**READING PASSAGE**
·····
The other day, a client began our session by asking me how I replenish my energy, given that I have so many deep conversations every day that require fairly intense concentration. I answered with: “quiet reflection, exercise, being in nature, a nice glass of wine, and hanging out with our cat.” However, reflecting again on her question later, I realized I had somehow overlooked what is for me perhaps the most powerful source of renewed energy and inspiration—beauty.

The beauty I’m talking about runs deeper and wider than most conventional definitions. It shows up in my life as the view from my office window—of rock outcroppings, flowering cactus, and ponderosa pine, along with the resident deer, bobcats, and foxes. It’s the art in our home. The lines, color, and feel of my car. The flowers we buy and the food and wine we enjoy. A well written and acted TV series. The feel of carving a turn in fresh snow. The kindness in a friend’s eyes, and the way a colleague articulates an idea. All these things—and so much more—we can perceive as beauty. They can resource, replenish, recharge, re-energize—all ways to talk about nourishing ourselves—so that we can enjoy our time on the planet and continue to give our talents to the world around us.

I have a friend and client who includes in his life purpose statement “leaving fingerprints of beauty.” And while that’s a bit unusual, and while I’ve never seen a leader call out beauty as a business priority, I am still hopeful that it will happen. Beauty inspires and motivates people. It’s one of the things that most attracts and keeps customers (as Apple discovered). It makes us feel more vibrantly alive. And that energy of aliveness fuels creative thinking and resourceful and productive action.

To avail ourselves of the inspiring and resourcing impact of beauty—to let it into our lives more—can be helped along with a few elements of greater intentionality:

Attention.

The beauty we source from is less a matter of the particular form it takes—from nature to ballet, to an elegant business solution—and more a matter of the attention we pay it. Especially an attention that is powered by appreciation. This is about finding the world beautiful, wherever and whenever we can. It is consciously noticing beauty, and allowing it to wash over us and through us. I like to imagine that paying attention to beauty works a little like absorbing vitamin D from the sun—except that it’s through the 5 (or more) senses, instead of the skin. It’s opening our eyes, and really seeing, hearing, smelling, tasting, touching—and intuiting—the world in a way that gives beauty a chance to enrich our experience of life.

Resonance.

A second element is how we know and connect with beauty. It is a kind of inner attention I would call resonance. Because beauty is less a thing “out there,” and more an experience “in here.” Beauty is not objective. It is subjective perception. Resonance is a sense we get “in here” that tells us what we find compelling “out there.” Experiencing our personal and subjective sense of resonance with beauty leaves us feeling more whole, more inspired, more nourished and energized. In addition to the energy we get from it, resonance with beauty “out there” also shows us an aspect of who we are “in here.” So resonance in this sense is a kind of aesthetic self-knowledge. It is seeing and knowing something of ourselves—like looking in a mirror—which can help us both understand our choices and guide them.
·····
[Stored records]

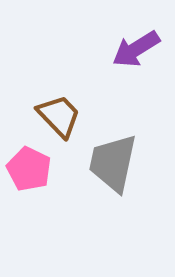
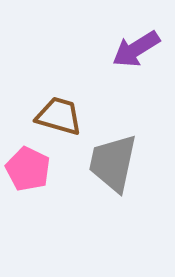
brown trapezoid: rotated 30 degrees counterclockwise
pink pentagon: moved 1 px left
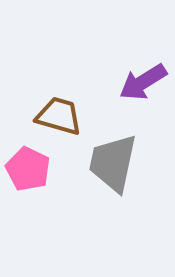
purple arrow: moved 7 px right, 33 px down
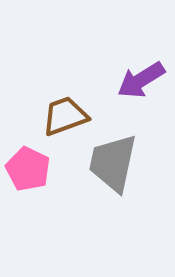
purple arrow: moved 2 px left, 2 px up
brown trapezoid: moved 6 px right; rotated 36 degrees counterclockwise
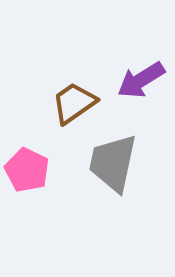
brown trapezoid: moved 9 px right, 13 px up; rotated 15 degrees counterclockwise
pink pentagon: moved 1 px left, 1 px down
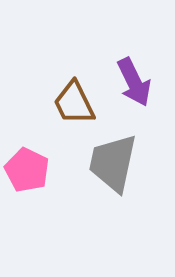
purple arrow: moved 7 px left, 2 px down; rotated 84 degrees counterclockwise
brown trapezoid: rotated 81 degrees counterclockwise
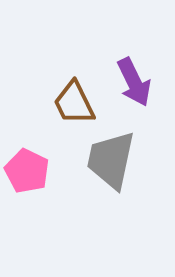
gray trapezoid: moved 2 px left, 3 px up
pink pentagon: moved 1 px down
·····
**WRITTEN TASK**
Please list the ways of replenishing energy that the writer first gave in reply to the client's question in the passage on beauty.

**REPLY**
- Quiet reflection
- Exercise
- Being in nature
- A nice glass of wine
- Hanging out with our cat